The classfier takes samples of both groups (`X`), while an array of binary group labels(`y`), 1 and 0, were created to classify the training data.

The model for the data can then be fit using `sklearn.svm`.

``````clf = svm.SVC(kernel='linear')
fit = clf.fit(X, y)``````

The output of this command on in a `print` statement is probably similar to,

``````>>>print fit
SVC(C=1.0, cache_size=200, class_weight=None, coef0=0.0,
decision_function_shape=None, degree=3, gamma='auto', kernel='linear',
max_iter=-1, probability=False, random_state=None, shrinking=True,
tol=0.001, verbose=False)``````

Yay! We have now trained our classifier.

Lets see how well we did but trying a few test cases.
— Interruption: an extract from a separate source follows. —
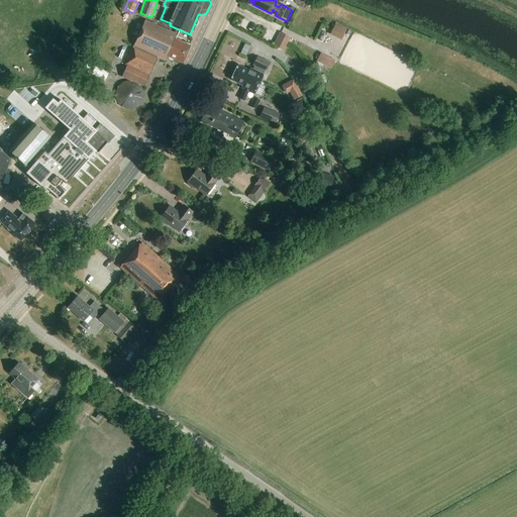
[(181,30),(176,28),(174,32),(146,19),(126,64),(128,65),(123,77),(131,81),(128,82),(126,82),(124,84),(122,85),(120,87),(118,90),(117,94),(117,98),(118,100),(119,103),(121,105),(123,107),(126,109),(129,110),(132,110),(136,109),(138,108),(141,105),(143,102),(144,99),(145,95),(144,92),(143,89),(140,85),(144,87),(158,58),(166,62),(169,57),(182,64),(184,61),(185,61),(186,58),(186,56),(191,46),(177,39),(181,30)]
Points can be passed as an array, or individual coordinates using,

``predict = fit.predict([[1,4]])``

A score can be derived using a set of labeled test data such as

``score = fit.score([[2,3],[4,1],[5,4],[2,1],[4,3]], np.zeros(5))``

for testing new positive coordinates. The same can be done with negative corrdinates or any combination of both.

Print out the results.

``````print "predict ", predict # -> 
print "score ", score # -> [1.0]``````

np.ones and np.zeros. A new appreciation. Perfect classification.